→ Short exercise: Rewrite the material below with "camera" in place of every "pose", changing nothing else. Leave the pictures out of your version.

→ Dataset records:
---+---

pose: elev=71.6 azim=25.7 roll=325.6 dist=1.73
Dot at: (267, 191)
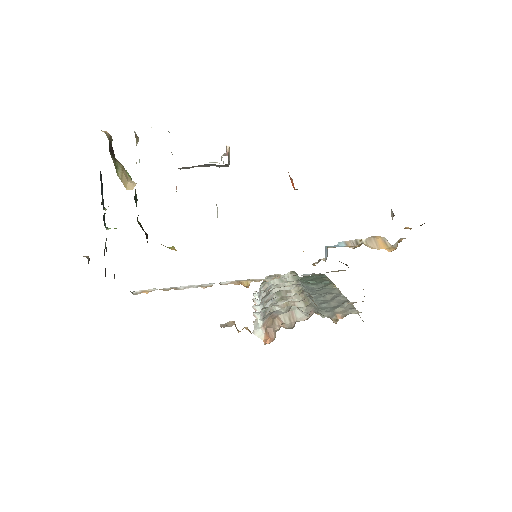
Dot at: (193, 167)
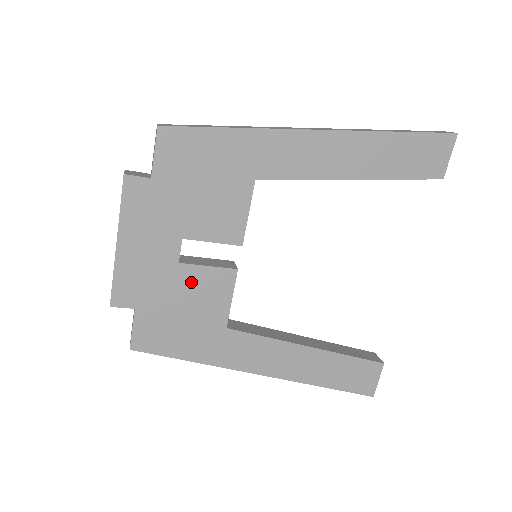
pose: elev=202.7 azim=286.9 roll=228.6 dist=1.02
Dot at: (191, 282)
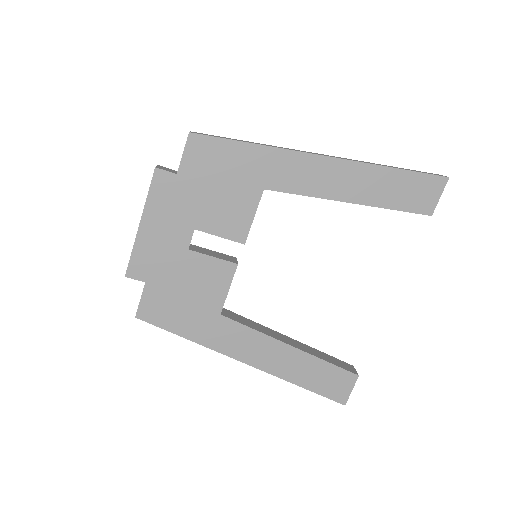
Dot at: (196, 268)
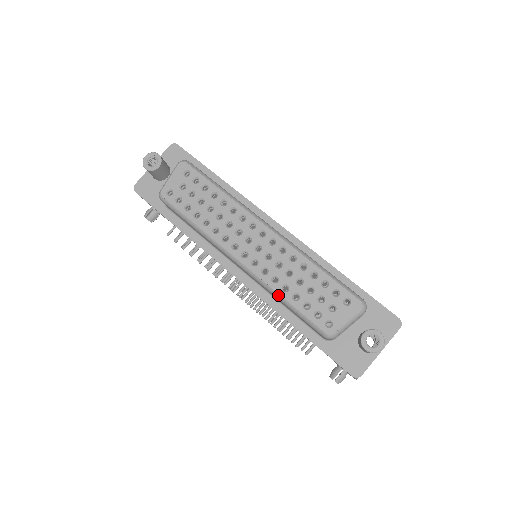
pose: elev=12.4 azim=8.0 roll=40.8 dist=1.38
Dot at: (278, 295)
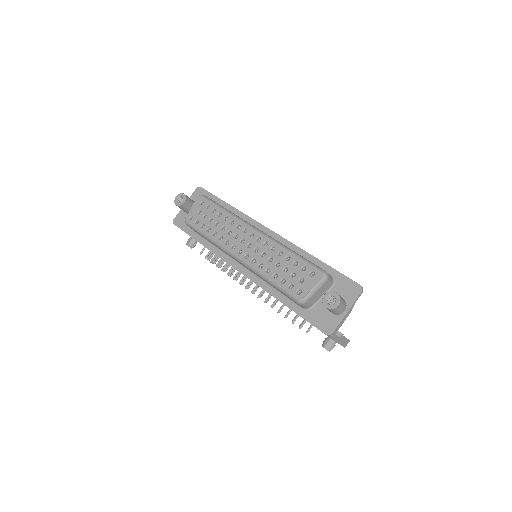
Dot at: (263, 276)
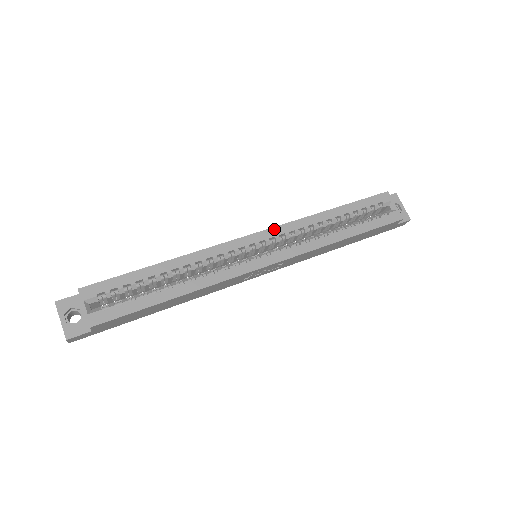
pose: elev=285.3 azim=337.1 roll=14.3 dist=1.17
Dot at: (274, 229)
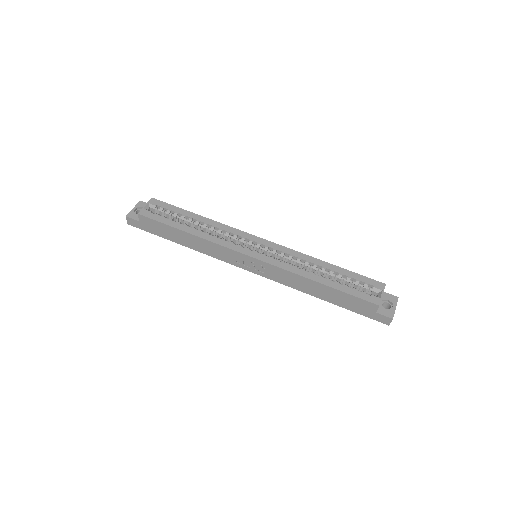
Dot at: (278, 245)
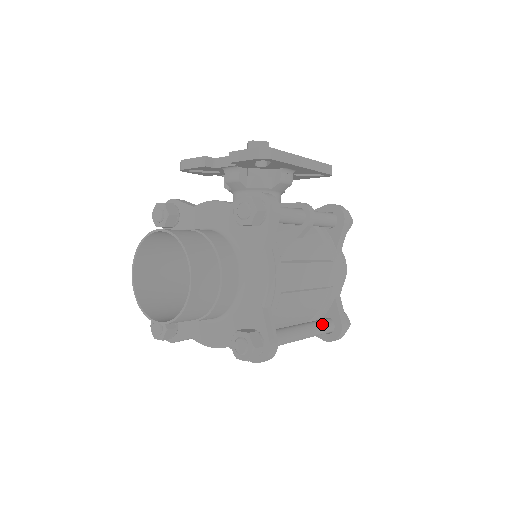
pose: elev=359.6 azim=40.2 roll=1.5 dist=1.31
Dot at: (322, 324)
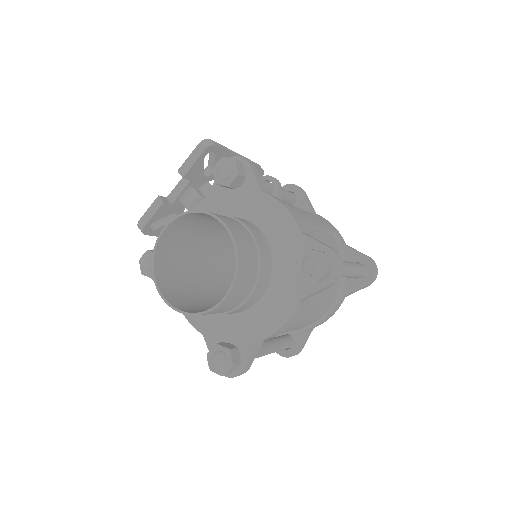
Dot at: occluded
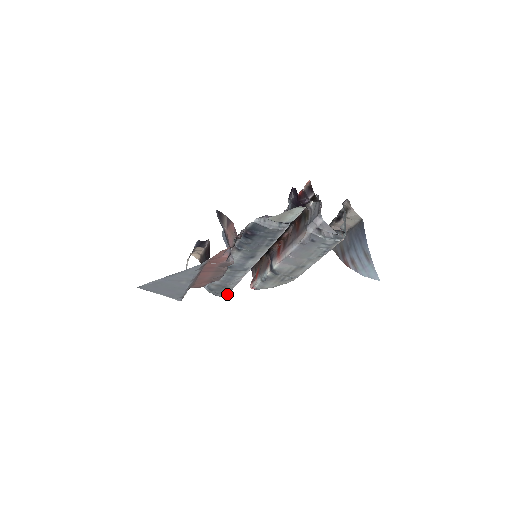
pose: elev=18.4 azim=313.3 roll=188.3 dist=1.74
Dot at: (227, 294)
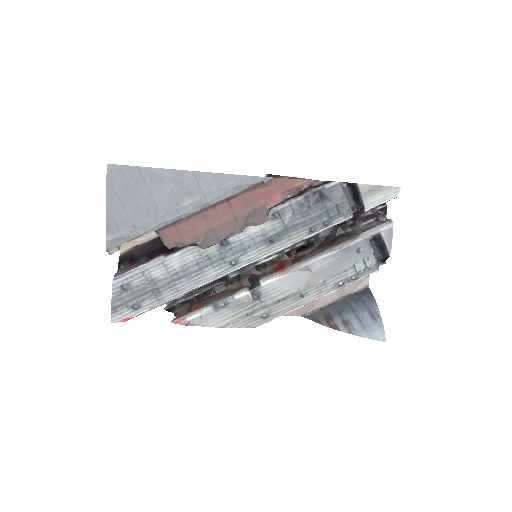
Dot at: (125, 318)
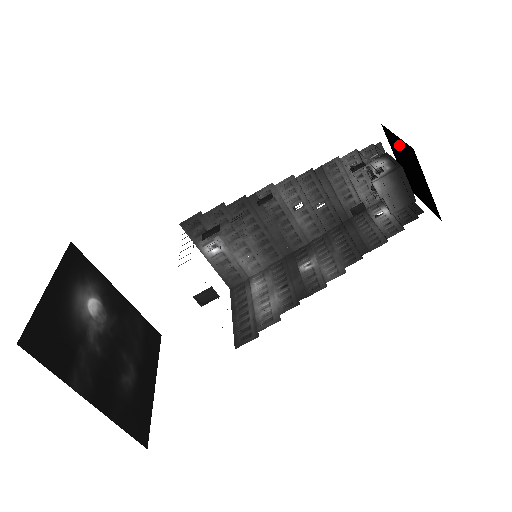
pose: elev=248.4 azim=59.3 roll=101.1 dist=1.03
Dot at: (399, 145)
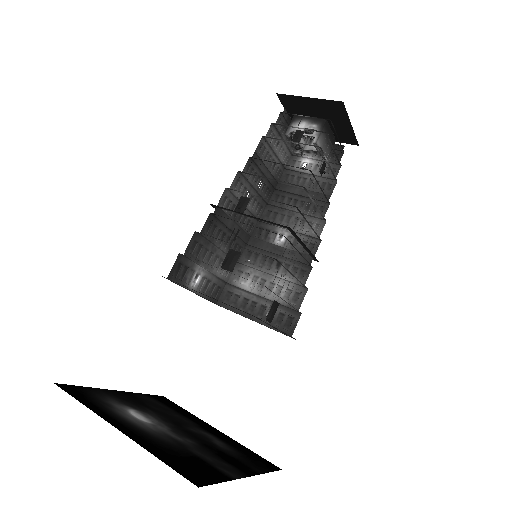
Dot at: (309, 104)
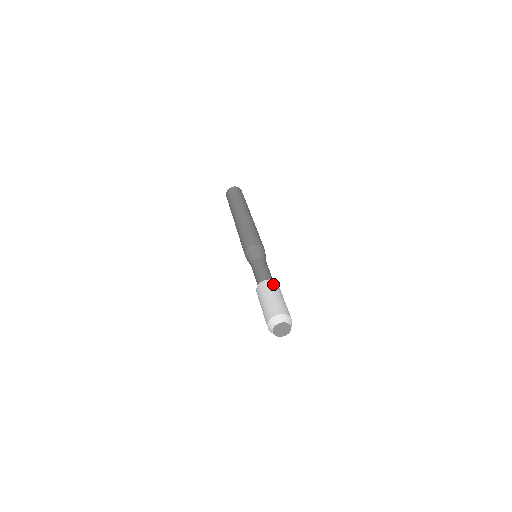
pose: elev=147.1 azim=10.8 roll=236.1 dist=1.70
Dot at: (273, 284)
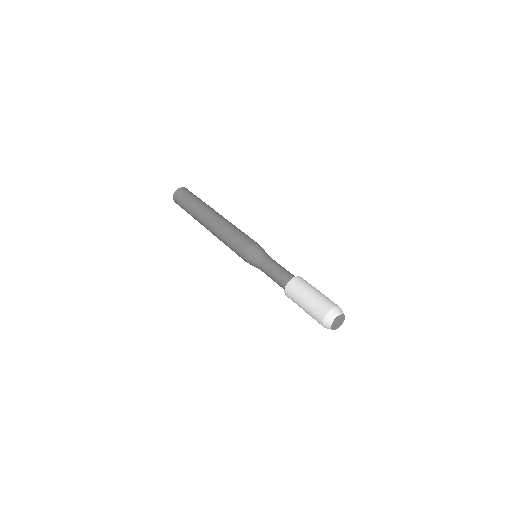
Dot at: (297, 282)
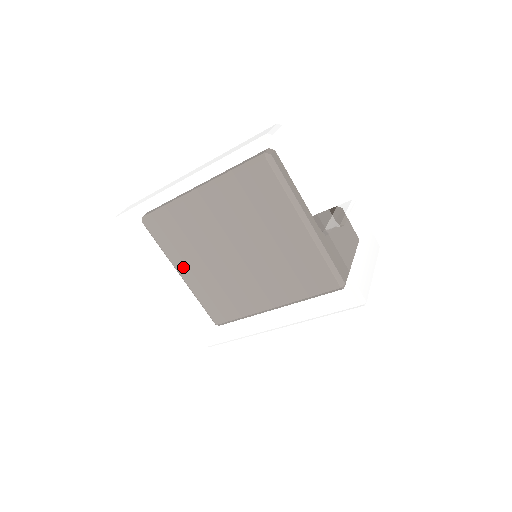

---+---

→ Solution to this task:
camera: elev=71.6 azim=25.7 roll=325.6 dist=1.73
Dot at: (267, 191)
Dot at: (193, 167)
camera: elev=202.7 azim=286.9 roll=228.6 dist=1.02
Dot at: (191, 282)
Dot at: (196, 268)
camera: elev=12.4 azim=8.0 roll=40.8 dist=1.38
Dot at: (278, 295)
Dot at: (263, 276)
camera: elev=285.3 azim=337.1 roll=14.3 dist=1.17
Dot at: (274, 229)
Dot at: (278, 245)
camera: elev=359.6 azim=40.2 roll=1.5 dist=1.31
Dot at: (322, 324)
Dot at: occluded
camera: elev=18.4 azim=313.3 roll=188.3 dist=1.74
Dot at: (227, 294)
Dot at: (125, 318)
camera: elev=248.4 azim=59.3 roll=101.1 dist=1.03
Dot at: (399, 145)
Dot at: (309, 104)
camera: elev=147.1 azim=10.8 roll=236.1 dist=1.70
Dot at: (273, 284)
Dot at: (297, 282)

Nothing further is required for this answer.